La multitud de lisiados de la gran guerra modificó profundamente las prácticas médicas, fundando incluso una especialidad, la cirugía facial, pero el tratamiento de los traumas sigue siendo la asignatura pendiente de la medicina de guerra, 100 años después, observa la historiadora Sophie Delaporte.
Esta historiadora lleva 25 años estudiando lo que le ocurrió a esos soldados que regresaron del frente con el rostro desfigurado, extendiendo su estudio a la medicina y a la psiquiatría de guerra y a otros conflictos.
“La gran guerra trastoca las prácticas por la violencia del campo de batalla, la gravedad de su alcance y el gran número de heridos”, subraya.
Desde el principio, los médicos comprendieron que tenían que intervenir lo más cerca posible del campo de batalla. “Más que llevar a los heridos al cirujano, lo que podía tomar varias semanas, es el cirujano el que va al frente”. Jóvenes llamados cirujanos operaban a 10 o 15 km de la línea del frente, en ambulancias quirúrgicas móviles.
“Anteriormente, no se operaba en tiempos de guerra a los heridos en el vientre, porque se consideraba que no había tiempo para ello. Se amputaban sistemáticamente los miembros afectados sin frenar la gangrena”, recordó. Poco a poco, se fue optando por la conservación de los miembros afectados, utilizando el antiséptico dakin de forma masiva para evitar infecciones.
Los primeros mutilados en la cara, como Albert Jugon, hallado en el campo de batalla con “la mitad del cuerpo y de la garganta arrancados, una parte de la lengua arrancada, los maxilares rotos, el ojo derecho destrozado”, permanecían en ese estado durante varios meses antes de que los operaran, lo que tenía unas terribles consecuencias: huesos y tejidos se solidificaban de cualquier manera, impidiendo la alimentación y la locución.

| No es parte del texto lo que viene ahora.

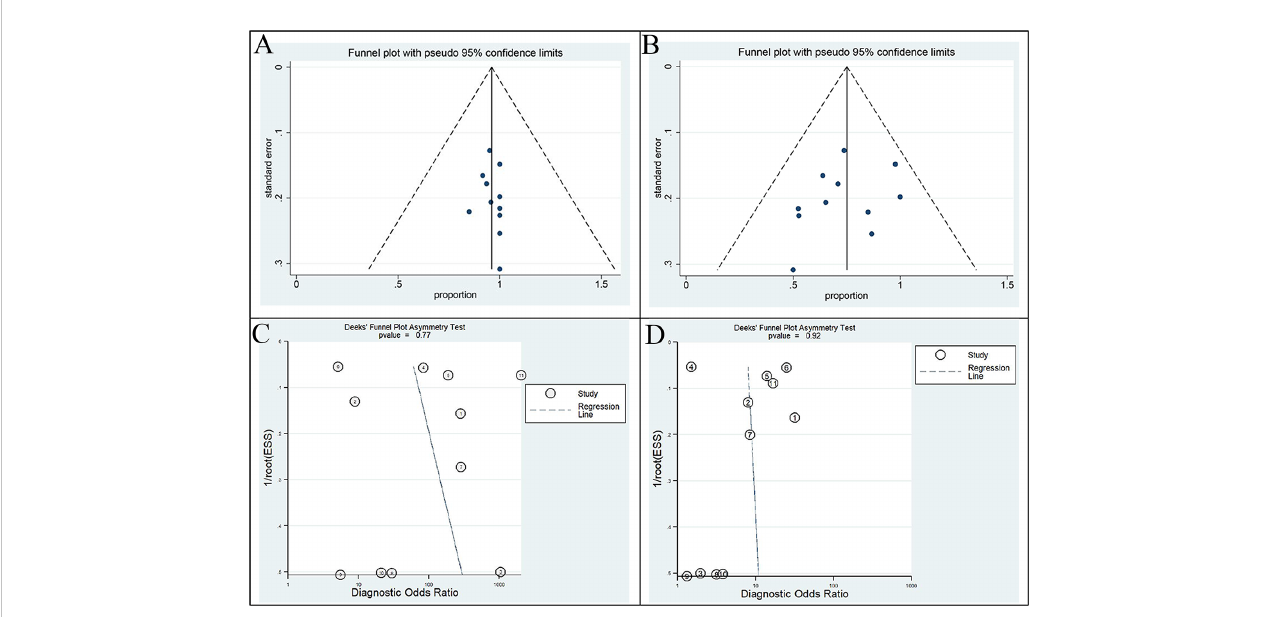
FIGURE 5 Funnel plot of this meta-analysis. Funnel plots with Egger ’ s test for 68 Ga-FAPI (A) and 18 F-FDG PET/CT (B) in primary tumor staging (all p>0.05). Funnel plots with Deek ’ s test for 68 Ga-FAPI (C) and 18 F-FDG PET/CT (D) in non-primary tumour (all p>0.05). All of these results indicate the absence of a publication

“La mayor rapidez a la hora de atender [a los heridos] dio un giro a la situación”, junto con las innovaciones técnicas, como el hecho de utilizar pedazos de piel extraídos del cráneo para rellenar los “agujeros” de la cara, como hizo León Dufourmentel.
Los estadounidenses fueron particularmente activos en Francia durante la gran guerra. Antes incluso de que entraran en el conflicto, en 1917, instalaron en París la “Ambulancia Estadounidense” en el instituto Pasteur, al norte de París, predecesor del hospital estadounidense, para acoger a los heridos franceses y británicos.
Varaztad Kazanjian, un armenio que escapó a las masacres en Turquía, naturalizado estadounidense y experto en aparatos de ortodoncia, creó un servicio en Camiers (norte de Francia) para operar a los soldados con las “caras rotas”. Entre los británicos, el médico Harold Gillies hizo avanzar la cirugía del rostro a pasos de gigante. Fue hasta la Segunda Guerra Mundial que reapareció una disciplina de cirugía maxilo-facial.
Se cura el cuerpo pero, ¿qué hay del alma? La “carnicería” de 1914-1918 dejó a multitud de heridos traumatizados a su vuelta del frente. “Se encontraban soldados en posición fetal en el campo de batalla, y cuando los levantaban, no lograban ponerse rectos y decían que sufrían enormemente”, indicó Sophie Delaporte. Estos hombres de espalda curva llevaban grabado en sus cuerpos el terror del conflicto.
Se los curaba con una gran brutalidad, obligándolos a llevar unos corsés de escayola o de hierro, cuando no se los sometía a descargas eléctricas.
Según la historiadora, “la psiquiatría militar sigue siendo el hermano pobre de la medicina y de la cirugía”. Paradójicamente, “la soledad del combatiente que vuelve es hoy mayor, pues en aquel momento eran muchos los que volvían con la cara rota, eran tratados como héroes, mientras que hoy el soldado está muy aislado de la sociedad civil”, señala.